◆ DIRECTIONS FOR THIS TASK: The listing is to be printed word for word, pictures omitted.

◆ GIVEN INFORMATION:
● ● ● ● ● ● ●
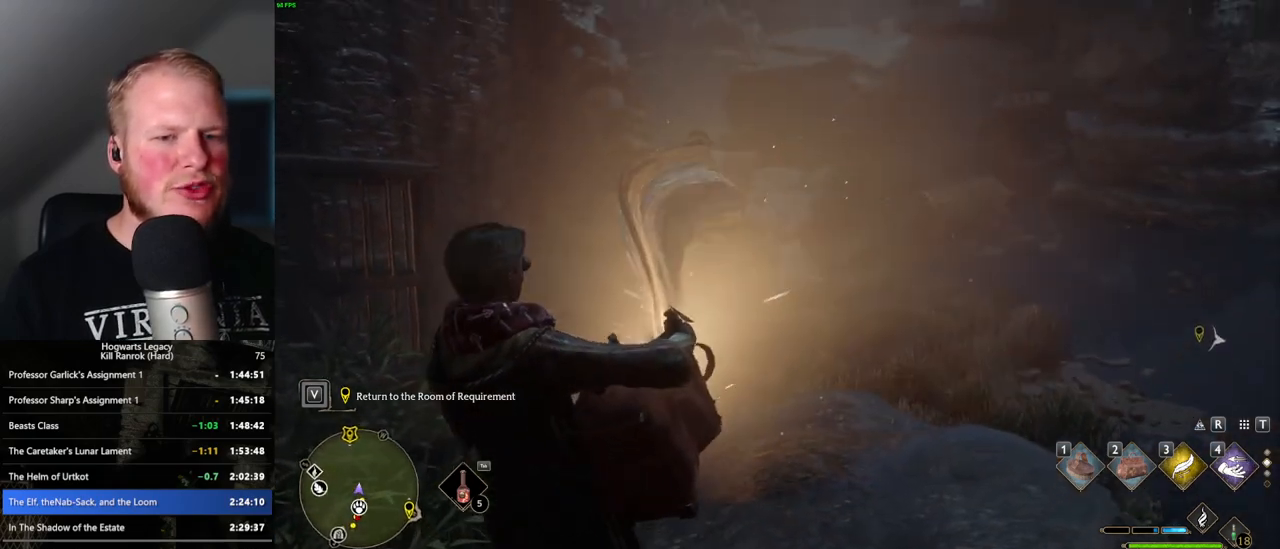
{"keys": [], "mouse": [], "events": []}
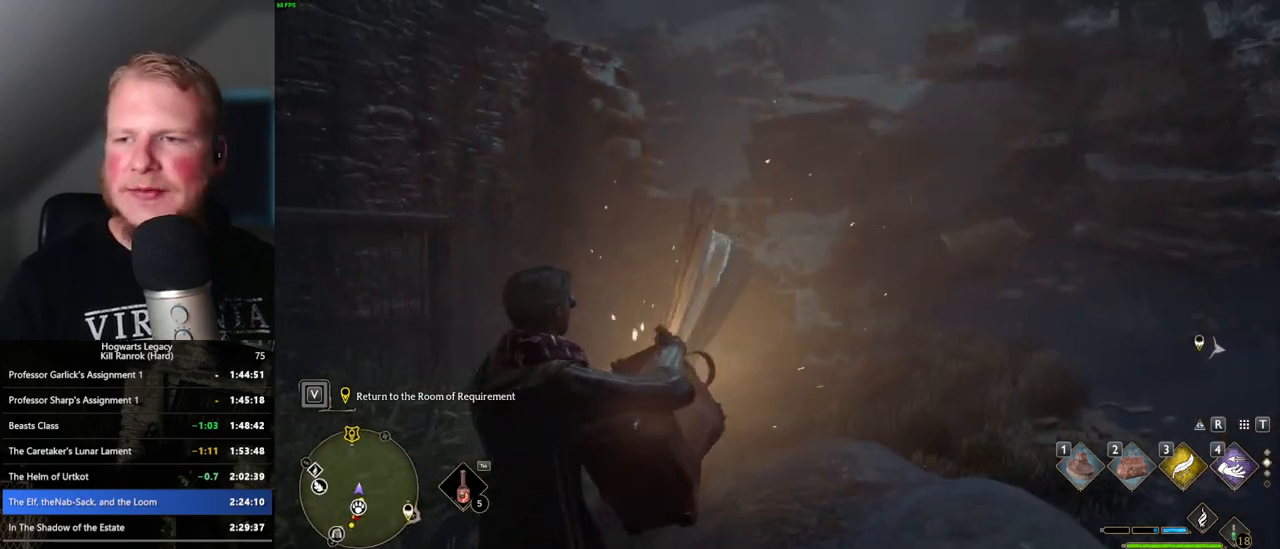
{"keys": [], "mouse": [], "events": []}
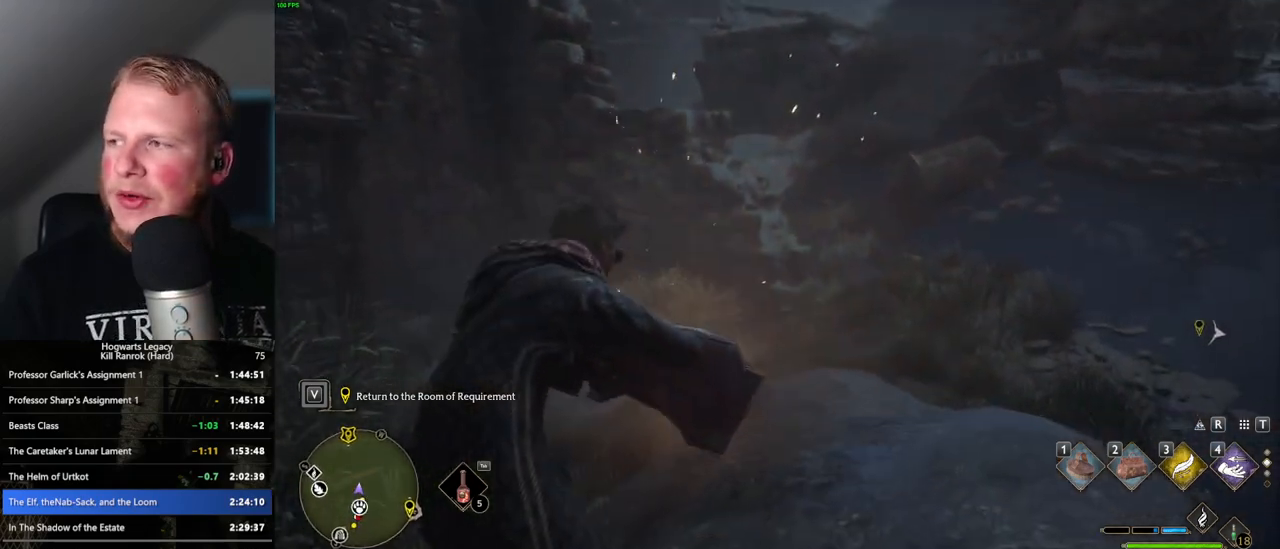
{"keys": [], "mouse": [], "events": []}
● ● ● ● ● ● ●
◆ FINISHED TASK:
{"keys": [], "mouse": [], "events": []}
{"keys": [], "mouse": [], "events": []}
{"keys": [], "mouse": [], "events": []}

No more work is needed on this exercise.